The Beast by Ally Condie and Brendan Reichs

The Beast Cover.jpg

Goodreads || B&N || Ally’s Twitter || Brendan’s Twitter

Nico, Opal, Tyler, Emma, and Logan survived their worst fears come to life, and saved their tiny Pacific Northwest town of Timbers from a monstrous figment invasion. Now they just want to keep their heads down, enjoy Halloween, and explore the secrets of their mysterious houseboat clubhouse. And also figure out their new Torchbearer responsibilities as keepers of the Darkdeep, an ancient whirlpool hidden in Still Cove that can make both dreams and nightmares into reality.

But when a dangerous new breed of figments starts appearing on their own, and the very environment around them begins to spiral out of control, the friends realize they have no idea what they are doing-or how they’re supposed to restrain the Darkdeep. They must uncover the pool’s origins, as well as those of the freaky Thing in a Jar, a seemingly lifeless green creature Opal believes is communicating with her. To make matters worse, a trashy YouTube series has rolled into town intent on finding the Beast, the legendary local sea monster suddenly stirring up the countryside.

As threats rapidly close in around them, the friends must fight to protect their secrets, defeat new enemies, and save Timbers and all that they love.

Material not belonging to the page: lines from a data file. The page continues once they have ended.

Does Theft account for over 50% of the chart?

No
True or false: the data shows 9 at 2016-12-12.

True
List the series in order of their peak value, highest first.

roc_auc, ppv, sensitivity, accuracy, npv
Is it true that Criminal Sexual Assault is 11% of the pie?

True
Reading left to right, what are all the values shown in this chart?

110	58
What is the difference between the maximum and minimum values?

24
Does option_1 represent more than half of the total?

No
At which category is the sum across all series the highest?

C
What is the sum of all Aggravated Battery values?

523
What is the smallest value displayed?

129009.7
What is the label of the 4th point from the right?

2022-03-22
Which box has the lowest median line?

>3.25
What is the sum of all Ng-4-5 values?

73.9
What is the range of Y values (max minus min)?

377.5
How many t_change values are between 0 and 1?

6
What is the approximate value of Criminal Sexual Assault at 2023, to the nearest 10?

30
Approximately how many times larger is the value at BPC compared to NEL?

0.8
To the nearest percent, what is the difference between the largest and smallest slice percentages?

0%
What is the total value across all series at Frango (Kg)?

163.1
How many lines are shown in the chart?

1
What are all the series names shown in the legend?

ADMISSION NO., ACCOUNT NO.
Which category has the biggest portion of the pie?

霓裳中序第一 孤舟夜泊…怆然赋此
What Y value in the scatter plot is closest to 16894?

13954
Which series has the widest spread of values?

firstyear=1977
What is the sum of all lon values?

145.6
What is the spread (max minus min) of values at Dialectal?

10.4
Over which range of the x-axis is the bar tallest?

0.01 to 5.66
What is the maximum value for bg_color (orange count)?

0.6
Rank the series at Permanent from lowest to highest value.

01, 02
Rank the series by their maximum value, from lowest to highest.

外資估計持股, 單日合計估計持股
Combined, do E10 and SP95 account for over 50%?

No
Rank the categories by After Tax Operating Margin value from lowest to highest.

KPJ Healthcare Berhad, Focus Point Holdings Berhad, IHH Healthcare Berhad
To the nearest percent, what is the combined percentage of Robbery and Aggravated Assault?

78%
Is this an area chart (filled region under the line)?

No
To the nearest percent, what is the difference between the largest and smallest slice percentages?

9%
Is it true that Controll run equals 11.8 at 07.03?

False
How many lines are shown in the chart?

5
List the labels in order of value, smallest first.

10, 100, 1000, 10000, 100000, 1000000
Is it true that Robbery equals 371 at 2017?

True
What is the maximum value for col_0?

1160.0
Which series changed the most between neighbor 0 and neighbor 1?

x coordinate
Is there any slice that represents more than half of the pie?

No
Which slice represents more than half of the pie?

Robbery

Told from alternating points of view, this chilling sequel from bestselling duo Ally Condie and Brendan Reichs will once again have readers sleeping with the lights on.

DISCLAIMER: I received an eARC from the publisher via NetGalley in exchange for an honest review.

EXPECTED SEPTEMBER 24, 2019

4 STARS

CW: mild violence

Last year, The Darkdeep had me impressed with its PNW eerieness, its oh-so-human preteen protagonists, and its stunning, colorful cover, and I’m thrilled to say that The Beast doesn’t disappoint at all. Picking up not too long after where The Darkdeep left off, The Beast is set on the cusp of Halloween, with our Torchbearer heroes still trying to get a better grasp of their responsibilities concerning the Darkdeep and keeping their world safe.

More so than last time, when Nico was the central character, Opal takes the main stage. It was great to spend more time inside her head, especially since we last left her with a curious connection to the Darkdeep that was unexplained. In some ways, it’s still a little bit unexplained (mostly why she’s the one that ended up most connected), but this book gives her time to come into her own and to twine herself into the Torchbearer group more fully. She trusts them, and wants them to trust her, something that provides an undercurrent to her character.

And while Nico wasn’t the focus this time, he’s still working on making his tentative new friendship with Logan work, while still keeping strong bonds with the rest of his friends. Altogether, they make a bit of an unlikely crew (and I still don’t care much for Logan, but he’s a bit of a rich boy braggart in my eyes, so I’m not surprised), but I actually really enjoy their group dynamic. It feels balanced between goofy and serious, eager and cautious, book smart and street smart, and it makes it fun to read about the five Torchbearers charging into danger despite the uncertainty of it all.

Speaking of uncertainty, there’s a fair bit of that here in the second installment of the series. The Beast of Still Cove’s existence is called into question in a delightful way, one that actually pulls Tyler a little closer to the forefront, especially given his deep-seated fear of the Beast, and there are questions about the figments still arising on the island and near the town of Timbers, figments that shouldn’t exist now that our team of Torchbearers have calmed the Darkdeep.

All things considered, I ended up pretty satisfied with the track The Beast took. It doesn’t raise quite as many questions as The Darkdeep, I think by virtue of being the second book requiring some functions of the world to be firmly established, but it does dig into the uncertainty left over from the first book to advance the plot further. Then, it sprinkles some MG level humor on top, some gratuitous use of Pokémon (Logan, you’re wrong, Pokémon is NOT just for kids, thank you very much), and an ending that promises a third book to come, making for a solid second book. I don’t think it’s nearly as good as The Darkdeep, but only by a hair, and certainly not by so much as for me to lower the star rating.

If you enjoyed The Darkdeep or know a kid in your life who devoured it, The Beast is going to hit shelves on September 24th, so you still have time to place a pre-order or make a request with your local library! Or, if you haven’t read The Darkdeep and you’re still reading this review for some reason, that’s plenty of time to catch up on where our Torchbearers have been before getting invested in The Beast! It’s a perfect series for fans of Gravity Falls, and all things now considered, I think anyone who enjoyed Into the Spiderverse is going to be interested in this series too.